The HHS Office of Inspector General issued a Special Fraud Alert on March 26 focusing on specific attributes of physician-owned distributorships (PODs) that  it believes “produce substantial fraud and abuse risk and pose dangers to patient safety.”

PODs, as defined by the OIG, are “physician-owned entities that derive revenue from selling, or arranging for the sale of, implantable medical devices ordered by their physician owners in procedures the physician owners perform on their own patients at hospitals or ambulatory surgery centers.”

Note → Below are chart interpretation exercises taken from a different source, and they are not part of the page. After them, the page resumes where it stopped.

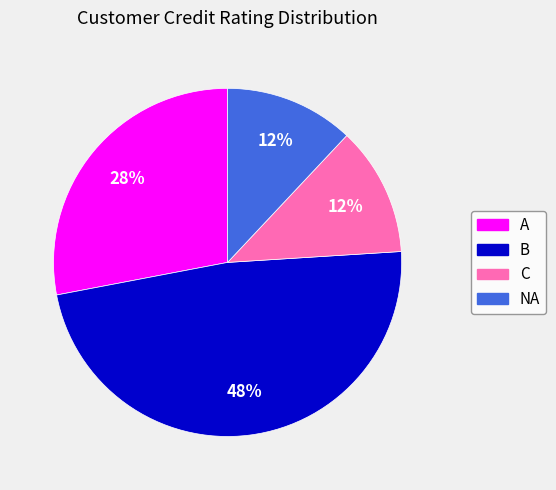

Is the sum of B and A greater than half?

Yes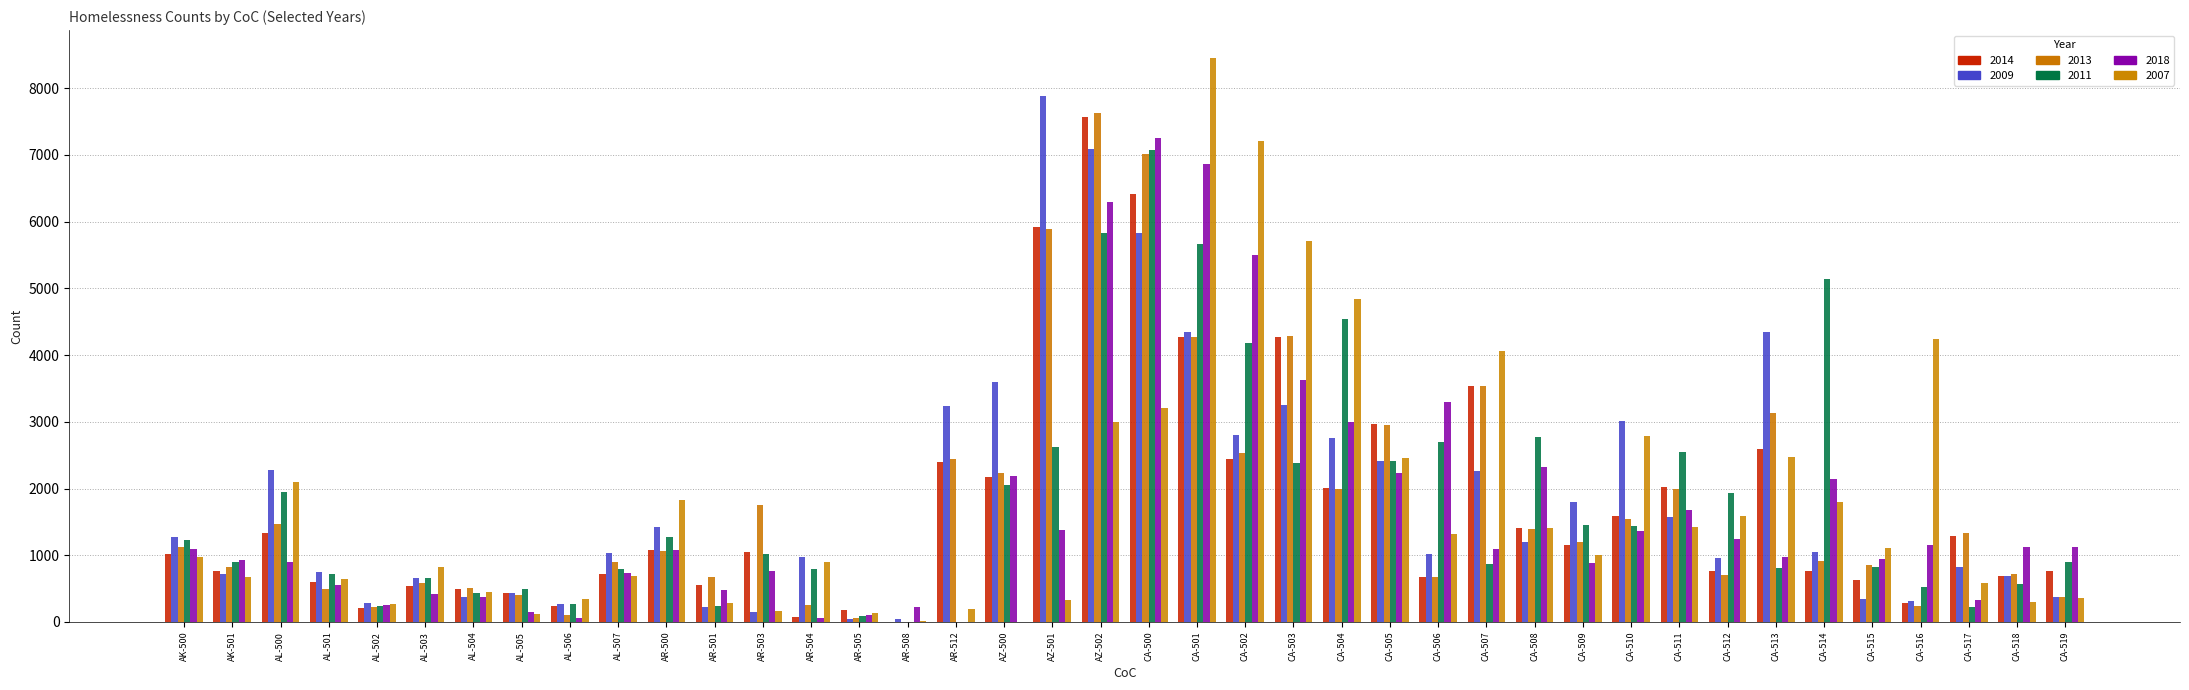

What value does the 2013 series have at AL-504, to the nearest 100?

500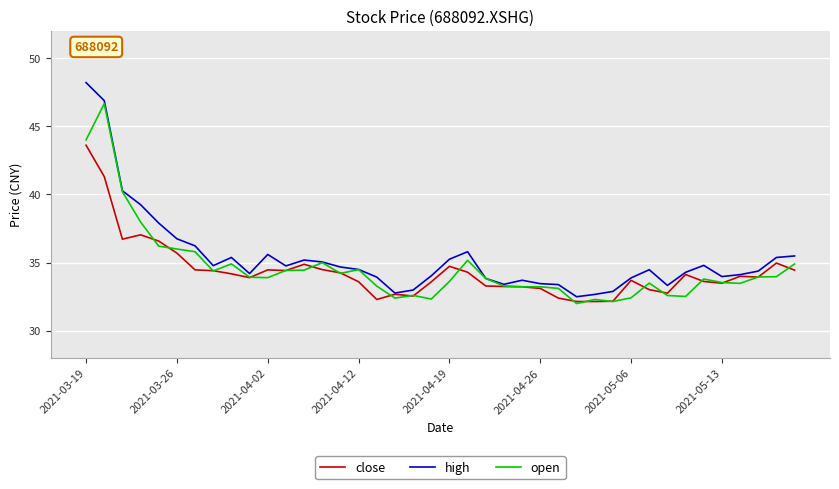

Which series has the widest spread of values?

high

Because the OIG views PODs as “inherently suspect under the anti-kickback statute,” one should not be lulled into thinking that just because the Fraud Alert focused principally on implantable medical devices that the OIG is only interested in those types of arrangements. Nothing could be further from the truth because the OIG stated that the principle set forth in the Fraud Alert “would apply when evaluating arrangements involving other types of physician-owned entities.

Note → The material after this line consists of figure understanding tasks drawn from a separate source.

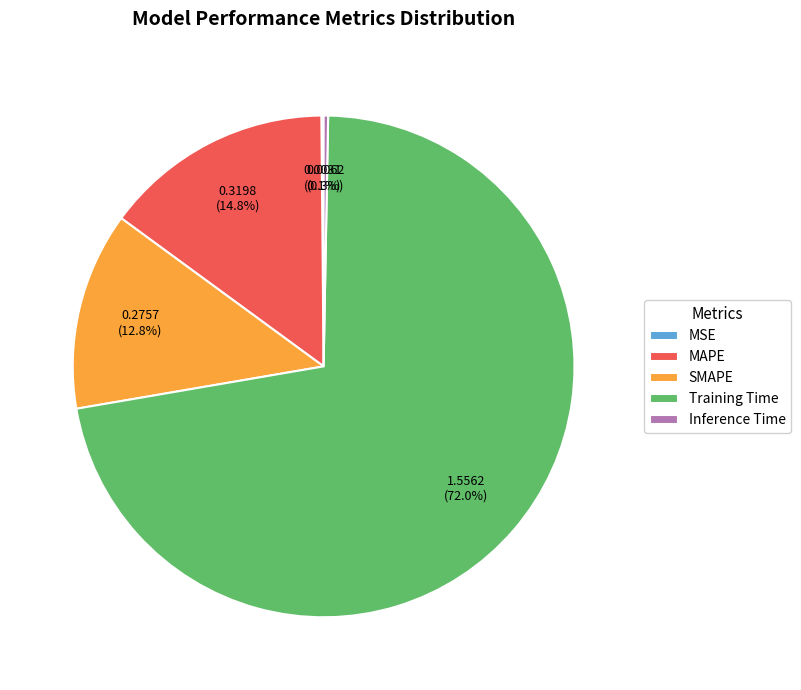

Which category has the biggest portion of the pie?

Training Time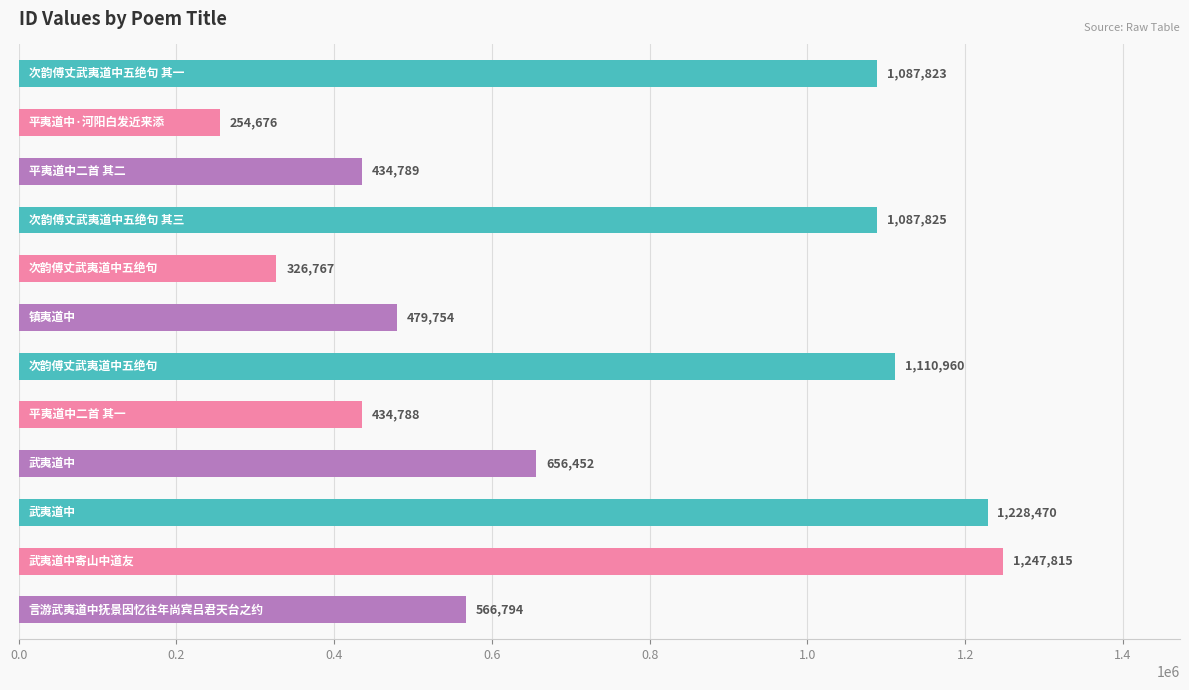

What is the value of the 9th bar from the top?

656452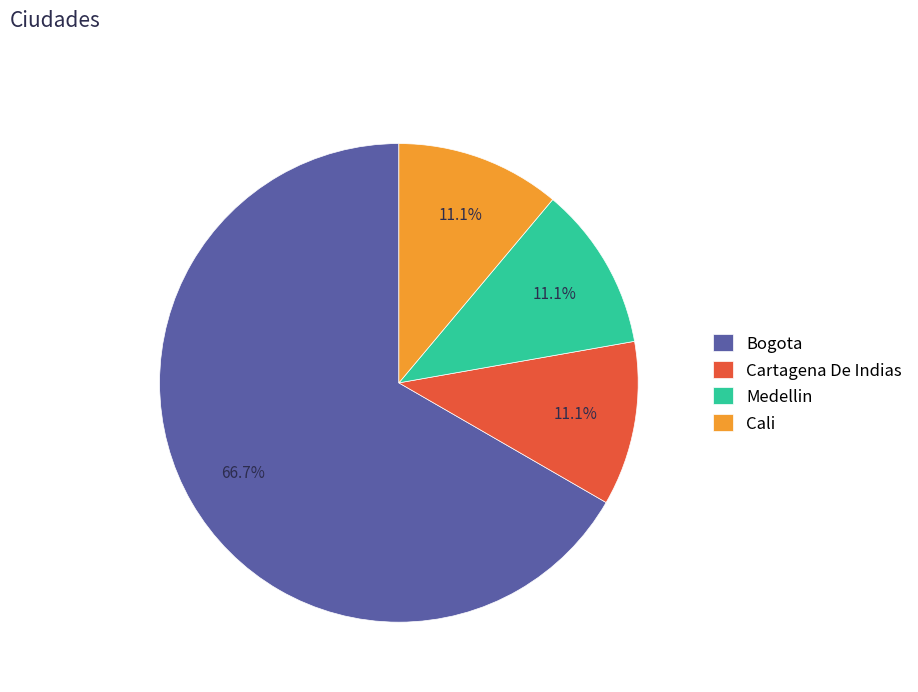

Which category has the biggest portion of the pie?

Bogota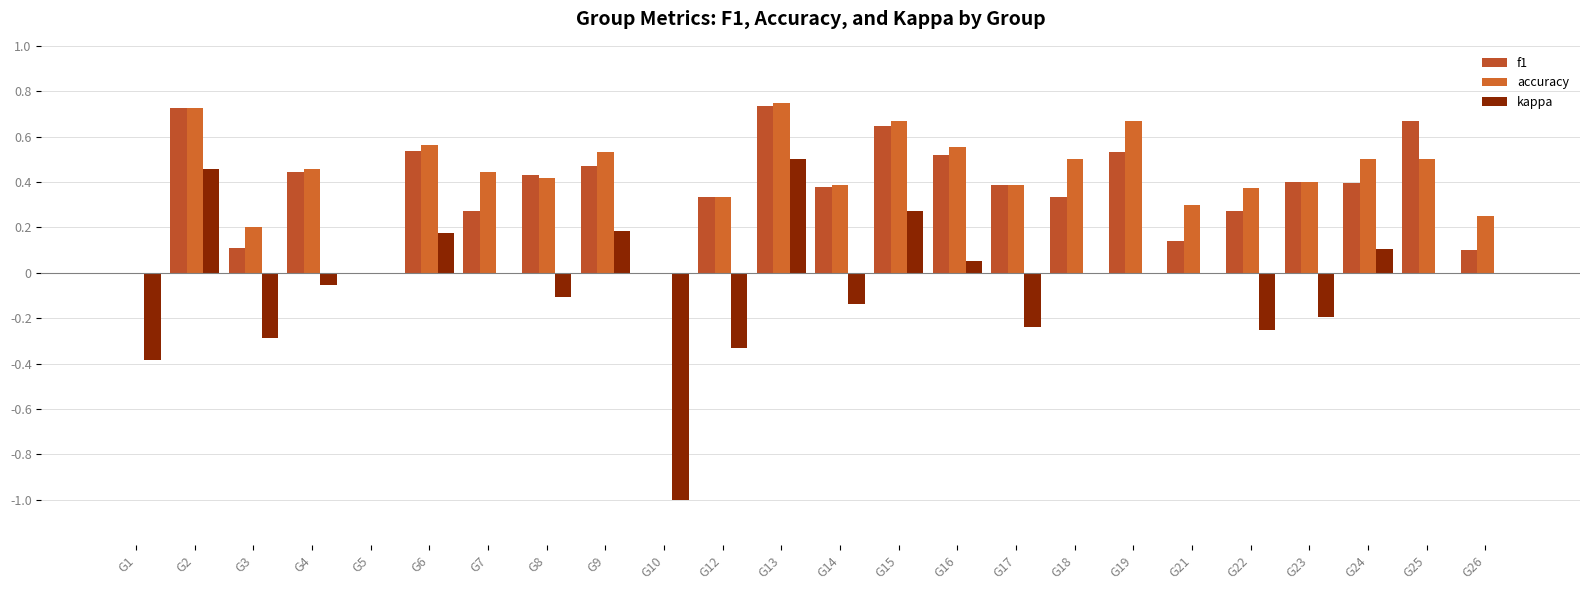

Which label corresponds to the smallest value in the chart?

G10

The OIG listed eight characteristics of suspect POD’s that are likely to attract more scrutiny:

  1. The size of the investment offered to each investment varies with the expected or actual volume or value of devices used by the physician.
  2. Distributions are not made in proportion to ownership interest, or physician-owners pay different prices for their ownership interests, because of the expected or actual volume or value of devices used by the physicians.
  3. Physician-owners condition their referrals to hospitals or ASCs on their purchase of the POD’s devices through coercion or promises, for example, by stating or implying they will perform surgeries or refer patients elsewhere if a hospital or an ASC does not purchase devices from the POD, by promising or implying they will move surgeries to the hospital or ASC if it purchases devices from the POD, or by requiring a hospital or an ASC to enter into an exclusive purchase arrangement with the POD.
  4. Physician-owners are required, pressured, or actively encouraged to refer, recommend, or arrange for the purchase of the devices sold by the POD or, conversely, are threatened with, or experience, negative repercussions (e.g., decreased distributions, required divestiture) for failing to use the POD’s devices for their patients.
  5. The POD retains the right to repurchase a physician-owner’s interest for the physician’s failure or inability (through relocation, retirement, or otherwise) to refer, recommend, or arrange for the purchase of the POD’s devices.
  6. The POD is a shell entity that does not conduct appropriate product evaluations, maintain or manage sufficient inventory in its own facility, or employ or otherwise contract with personnel necessary for operations.
  7. The POD does not maintain continuous oversight of all distribution functions.
  8. When a hospital or an ASC requires physicians to disclose conflicts of interest, the POD’s physician-owners either fail to inform the hospital or ASC of, or actively conceal through misrepresentations, their ownership interest in the POD.

Physicians who are invested in PODs or other joint ventures should have those arrangements reviewed by legal counsel to ensure that they continue to remain compliant with state and federal laws.